**Study text**
———

Admin Spotting for Fun and Profit

firmware without the floppy

December 18th, 2008 Posted in Linux | 8 Comments »

In recent years I’ve been able to rid myself of floppy drives entirely.  The problem that I run into however is that occasionally my beloved hardware manufacturers still ship firmware or bios updates on a floppy for some insane reason.

Luckily the syslinux people are aware of this vendor oversight, and have a solution. Enter ‘memdisk’. Memdisk allows you to use grub or other bootloader of your choice to boot to your floppy image file, without actually using a floppy.  To do this,  there are a few simple steps you’ll need to perform.  I’ll assume for the sake of argument that your hardware vendor provides you the .img file for the floppy image.

  • Create a directory inside /boot called firmware
  • Copy the memdisk binary to /boot
  • Copy the vendor’s .img file containing your update to /boot/firmware
  • Edit grub and add the appropriate entries for memdisk. A sample is below.
title Firmware Update
        root(hd0,0)
        kernel /memdisk
        initrd /firmware/vendor-file.img

The root values for grub will depend on your setup. You’ll have to salt to taste, but you should be able to copy from existing entries in grub. The only limitation I’ve run into with this update style are multi-floppy updates. You can’t really use them with memdisk that I’m aware of. If anyone’s aware of a way to use multiple img files with memdisk, I’ll happily update with new information!

vmware esxi and ssl

December 15th, 2008 Posted in Linux | No Comments »

For those of you using the free version of VMWare’s ESXi, you may have noticed that it generates a self-signed local cert. If you want to use your own ssl certificates, you can simply follow these quick steps.

  1. Enable SSH in ESXi by following the steps outlined here (don’t forget to reboot the server).
  2. Generate your ssl cert using openssl, or however else you want to do it. You need a .key and .crt file.

———

**Listed records**
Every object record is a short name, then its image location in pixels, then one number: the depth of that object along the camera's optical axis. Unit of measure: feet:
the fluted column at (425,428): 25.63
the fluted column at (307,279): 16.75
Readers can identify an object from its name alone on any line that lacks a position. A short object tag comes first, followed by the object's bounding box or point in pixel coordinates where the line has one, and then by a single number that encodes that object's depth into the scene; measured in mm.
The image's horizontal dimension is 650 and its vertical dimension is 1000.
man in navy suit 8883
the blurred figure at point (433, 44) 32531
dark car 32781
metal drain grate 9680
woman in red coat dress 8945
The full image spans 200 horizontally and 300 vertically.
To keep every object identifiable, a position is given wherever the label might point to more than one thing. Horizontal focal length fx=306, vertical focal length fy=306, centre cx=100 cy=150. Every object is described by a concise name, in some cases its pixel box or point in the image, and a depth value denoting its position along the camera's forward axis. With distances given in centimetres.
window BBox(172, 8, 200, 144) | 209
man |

———

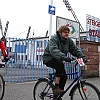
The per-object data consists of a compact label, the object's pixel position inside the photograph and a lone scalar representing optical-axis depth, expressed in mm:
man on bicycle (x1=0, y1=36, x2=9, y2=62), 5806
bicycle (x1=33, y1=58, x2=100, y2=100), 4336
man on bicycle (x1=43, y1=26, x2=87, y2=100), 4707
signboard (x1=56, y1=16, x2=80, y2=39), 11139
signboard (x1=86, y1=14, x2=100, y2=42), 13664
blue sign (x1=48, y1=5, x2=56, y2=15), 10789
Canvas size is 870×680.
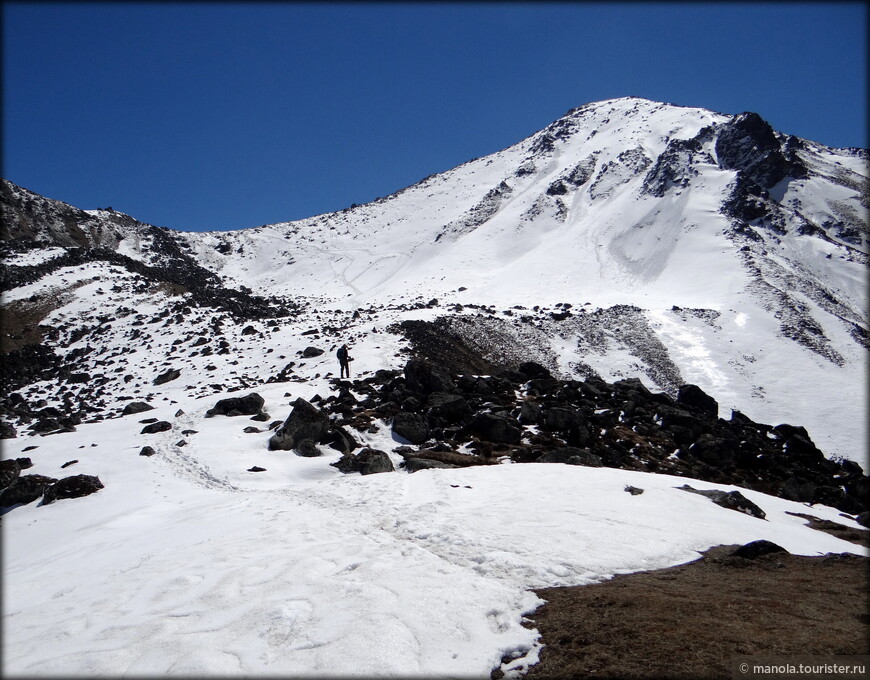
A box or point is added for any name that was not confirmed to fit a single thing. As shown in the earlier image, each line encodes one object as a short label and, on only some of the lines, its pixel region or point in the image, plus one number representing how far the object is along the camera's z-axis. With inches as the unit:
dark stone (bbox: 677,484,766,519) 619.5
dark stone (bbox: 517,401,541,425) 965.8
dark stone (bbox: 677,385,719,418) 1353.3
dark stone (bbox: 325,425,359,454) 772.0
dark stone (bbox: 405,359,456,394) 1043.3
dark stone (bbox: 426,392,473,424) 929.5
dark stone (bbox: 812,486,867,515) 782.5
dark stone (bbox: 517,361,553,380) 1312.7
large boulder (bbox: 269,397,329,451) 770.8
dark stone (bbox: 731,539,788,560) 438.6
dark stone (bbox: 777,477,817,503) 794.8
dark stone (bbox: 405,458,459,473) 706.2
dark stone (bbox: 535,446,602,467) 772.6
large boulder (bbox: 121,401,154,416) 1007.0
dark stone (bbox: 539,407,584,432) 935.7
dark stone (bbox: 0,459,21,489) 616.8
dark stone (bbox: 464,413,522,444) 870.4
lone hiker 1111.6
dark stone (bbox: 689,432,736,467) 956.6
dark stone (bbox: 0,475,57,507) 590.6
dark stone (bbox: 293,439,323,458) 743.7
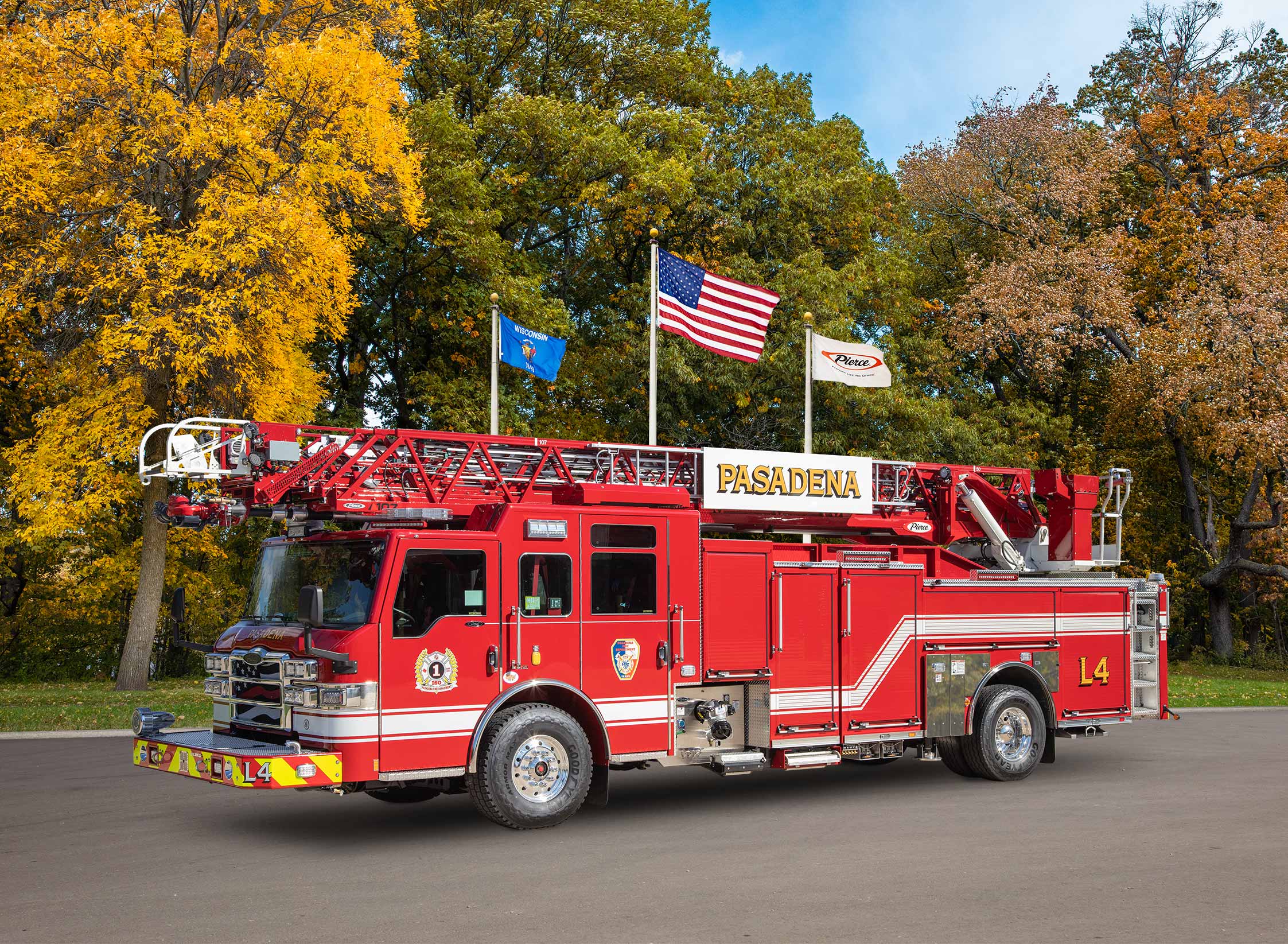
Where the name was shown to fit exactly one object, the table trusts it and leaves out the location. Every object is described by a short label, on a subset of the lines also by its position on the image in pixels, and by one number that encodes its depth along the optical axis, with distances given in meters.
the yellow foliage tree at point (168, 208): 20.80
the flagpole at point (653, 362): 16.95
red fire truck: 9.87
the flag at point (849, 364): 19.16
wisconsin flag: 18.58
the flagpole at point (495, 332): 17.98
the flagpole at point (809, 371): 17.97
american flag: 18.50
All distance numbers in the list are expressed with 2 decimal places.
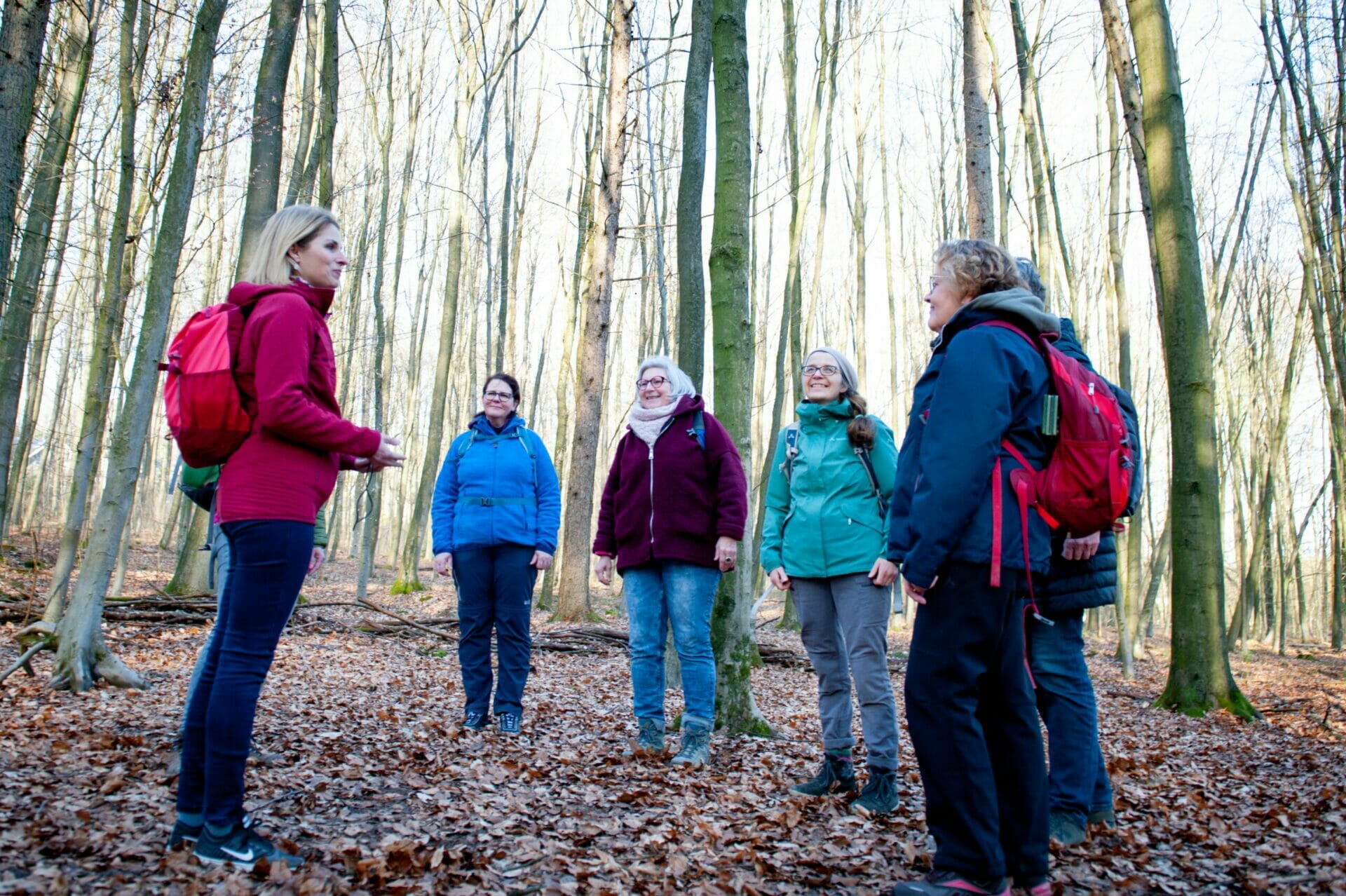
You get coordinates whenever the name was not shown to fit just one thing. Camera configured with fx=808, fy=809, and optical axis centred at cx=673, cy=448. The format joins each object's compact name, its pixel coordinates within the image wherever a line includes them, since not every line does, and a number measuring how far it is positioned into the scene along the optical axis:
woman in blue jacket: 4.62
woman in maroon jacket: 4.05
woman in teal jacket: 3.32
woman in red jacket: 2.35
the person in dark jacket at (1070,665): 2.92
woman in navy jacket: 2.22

———

**Problems to work on**
1: According to the blog text, what is the only limitation the writer has run into with the memdisk update style?
2: Rewrite the blog text from "In recent years" to "sample is below.", putting "boot loader" wherever "bootloader" appears.

**Replies**
1: Multi-floppy updates.

2:
In recent years I’ve been able to rid myself of floppy drives entirely.  The problem that I run into however is that occasionally my beloved hardware manufacturers still ship firmware or bios updates on a floppy for some insane reason.

Luckily the syslinux people are aware of this vendor oversight, and have a solution. Enter ‘memdisk’. Memdisk allows you to use grub or other boot loader of your choice to boot to your floppy image file, without actually using a floppy.  To do this,  there are a few simple steps you’ll need to perform.  I’ll assume for the sake of argument that your hardware vendor provides you the .img file for the floppy image.

  • Create a directory inside /boot called firmware
  • Copy the memdisk binary to /boot
  • Copy the vendor’s .img file containing your update to /boot/firmware
  • Edit grub and add the appropriate entries for memdisk. A sample is below.